What to work on: The text of every record, exactly as given and with no pictures, should be your output.

*** Block opens ***

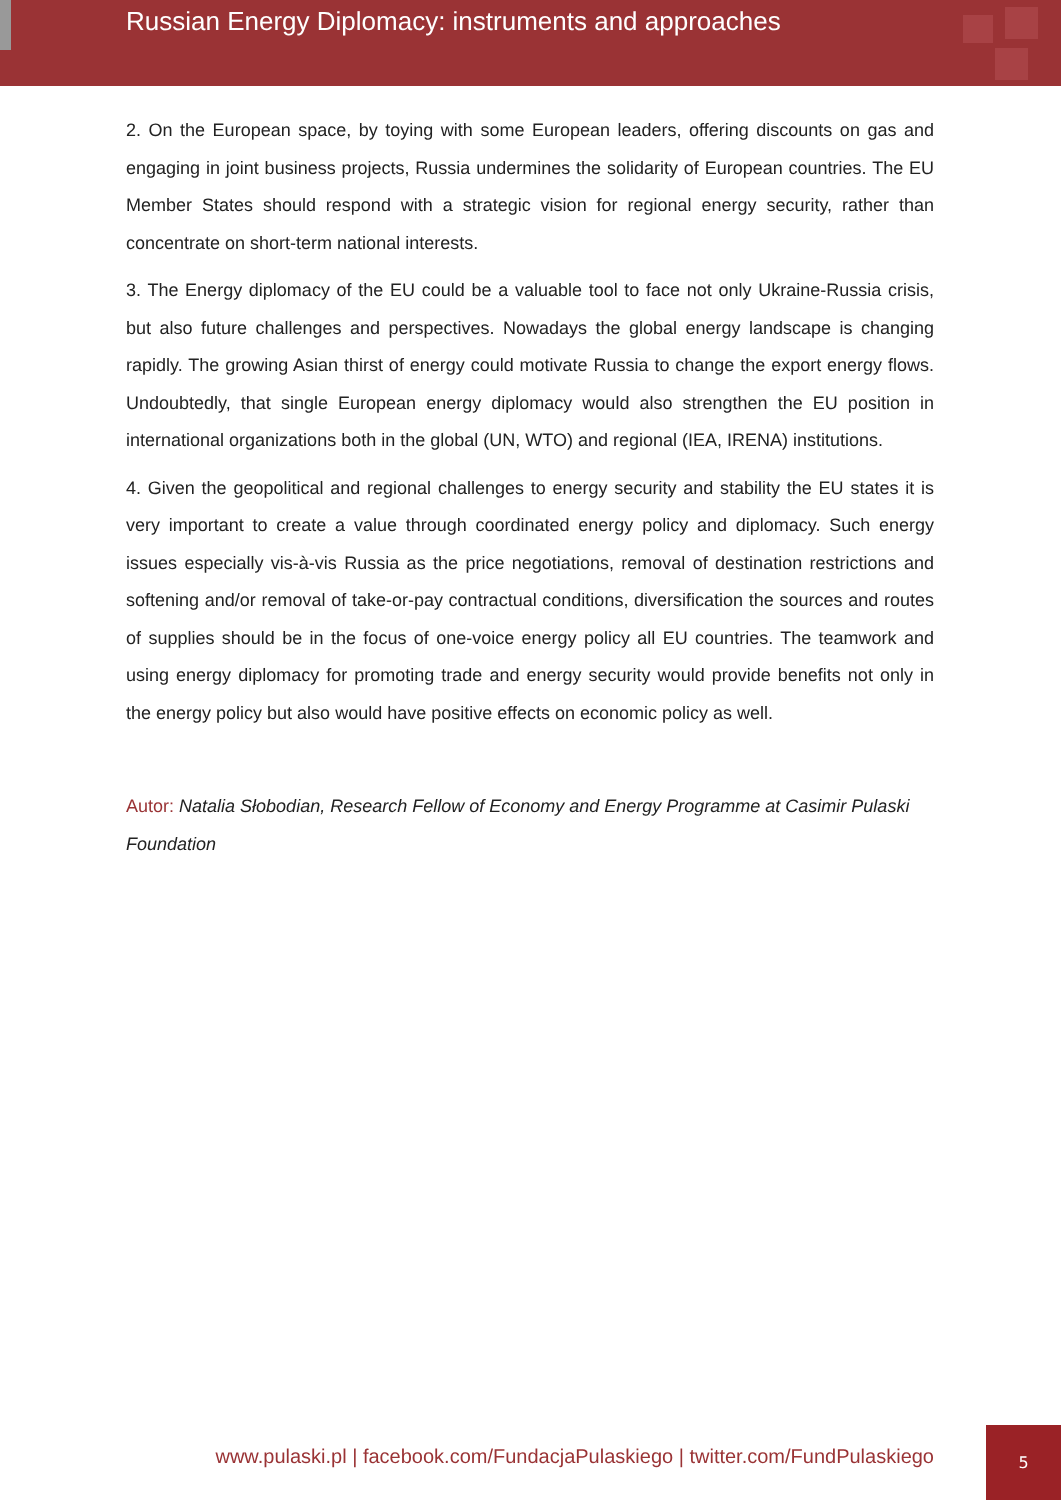Russian Energy Diplomacy: instruments and approaches
2. On the European space, by toying with some European leaders, offering discounts on gas and engaging in joint business projects, Russia undermines the solidarity of European countries. The EU Member States should respond with a strategic vision for regional energy security, rather than concentrate on short-term national interests.
3. The Energy diplomacy of the EU could be a valuable tool to face not only Ukraine-Russia crisis, but also future challenges and perspectives. Nowadays the global energy landscape is changing rapidly. The growing Asian thirst of energy could motivate Russia to change the export energy flows. Undoubtedly, that single European energy diplomacy would also strengthen the EU position in international organizations both in the global (UN, WTO) and regional (IEA, IRENA) institutions.
4. Given the geopolitical and regional challenges to energy security and stability the EU states it is very important to create a value through coordinated energy policy and diplomacy. Such energy issues especially vis-à-vis Russia as the price negotiations, removal of destination restrictions and softening and/or removal of take-or-pay contractual conditions, diversification the sources and routes of supplies should be in the focus of one-voice energy policy all EU countries. The teamwork and using energy diplomacy for promoting trade and energy security would provide benefits not only in the energy policy but also would have positive effects on economic policy as well.
Autor: Natalia Słobodian, Research Fellow of Economy and Energy Programme at Casimir Pulaski Foundation
www.pulaski.pl | facebook.com/FundacjaPulaskiego | twitter.com/FundPulaskiego
5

*** Block closes ***

Solution to this exercise:
Russian Energy Diplomacy: instruments and approaches
2. On the European space, by toying with some European leaders, offering discounts on gas and engaging in joint business projects, Russia undermines the solidarity of European countries. The EU Member States should respond with a strategic vision for regional energy security, rather than concentrate on short-term national interests.
3. The Energy diplomacy of the EU could be a valuable tool to face not only Ukraine-Russia crisis, but also future challenges and perspectives. Nowadays the global energy landscape is changing rapidly. The growing Asian thirst of energy could motivate Russia to change the export energy flows. Undoubtedly, that single European energy diplomacy would also strengthen the EU position in international organizations both in the global (UN, WTO) and regional (IEA, IRENA) institutions.
4. Given the geopolitical and regional challenges to energy security and stability the EU states it is very important to create a value through coordinated energy policy and diplomacy. Such energy issues especially vis-à-vis Russia as the price negotiations, removal of destination restrictions and softening and/or removal of take-or-pay contractual conditions, diversification the sources and routes of supplies should be in the focus of one-voice energy policy all EU countries. The teamwork and using energy diplomacy for promoting trade and energy security would provide benefits not only in the energy policy but also would have positive effects on economic policy as well.
Autor: Natalia Słobodian, Research Fellow of Economy and Energy Programme at Casimir Pulaski Foundation
www.pulaski.pl | facebook.com/FundacjaPulaskiego | twitter.com/FundPulaskiego
5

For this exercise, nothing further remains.